← ニュースAll
MMX・フォボスの有機物解析
要約
JAXAの菅原春菜准教授が、2026年度打ち上げ予定の火星衛星探査計画MMXで持ち帰るフォボス試料の分析技術と汚染管理を進めています。起源論争の解明やアミノ酸など有機分子の検出を目指し、採取装置の精密洗浄や窒素充填、打ち上げ直前までの汚染モニタリングを行っています。
本文
JAXAの菅原春菜准教授(41)は、火星衛星フォボスからの試料を地球に持ち帰って分析するMMX計画で、有機化学の視点から試料の解析技術と汚染管理を担当しています。MMXは2026年度に打ち上げられる予定で、フォボスに数回着陸して10グラム以上の試料を採取し、31年度に地球へ持ち帰る計画です。試料分析はフォボスの起源(捕獲説か巨大衝突説か)を判定する重要な手がかりになると期待されています。
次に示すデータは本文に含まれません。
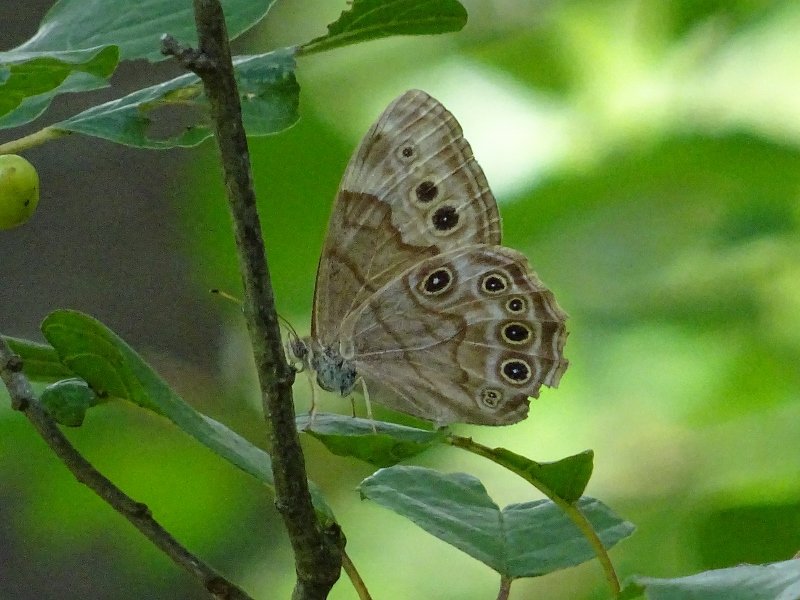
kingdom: Animalia
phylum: Arthropoda
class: Insecta
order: Lepidoptera
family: Nymphalidae
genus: Lethe
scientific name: Lethe anthedon
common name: Northern Pearly-Eye
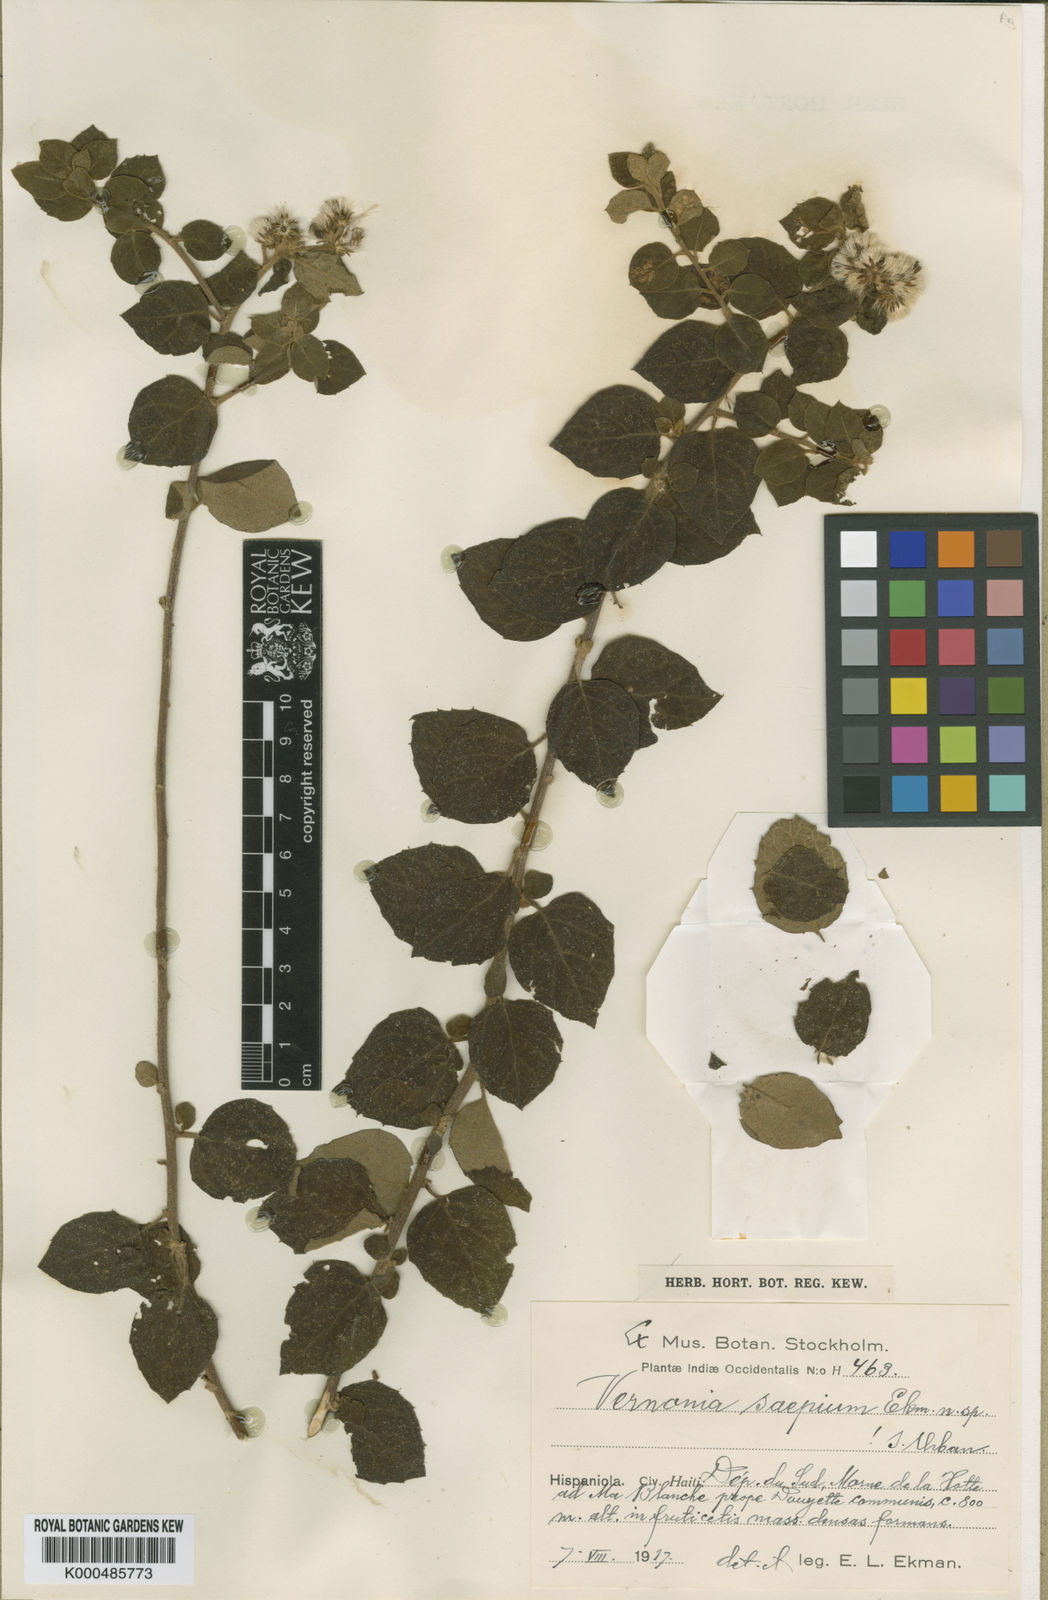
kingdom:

研究チームはアミノ酸などの有機分子の検出や、火星由来粒子やバイオシグネチャーの探索に備えて準備を進めています。
報じられている点:
・フォボス試料は起源の違いで含まれる有機物が異なると見込まれており、アミノ酸が分析対象になっている。
・捕獲説なら多様な有機物が残る可能性があり、巨大衝突説では高温で有機物が変性しやすいとされている。
・シミュレーションでは火星由来の微粒子が数十粒程度混入する可能性が示されており、バイオシグネチャーの検出確率は低いと伝えられている。
・採取装置は分解して精密洗浄し、組み立て後は高純度の窒素で満たして外部汚染を抑える管理を行っている。
・万一に備え、探査機材料の保管や打ち上げ直前までの汚染物質モニタリングを継続している。
まとめ:
フォボス試料の分析は、起源の解明と有機分子の起源や変性の理解につながる可能性があります。現時点ではバイオシグネチャーの検出確率は低いとされており、今後は分析手法の開発と厳格な汚染管理が続けられる予定です。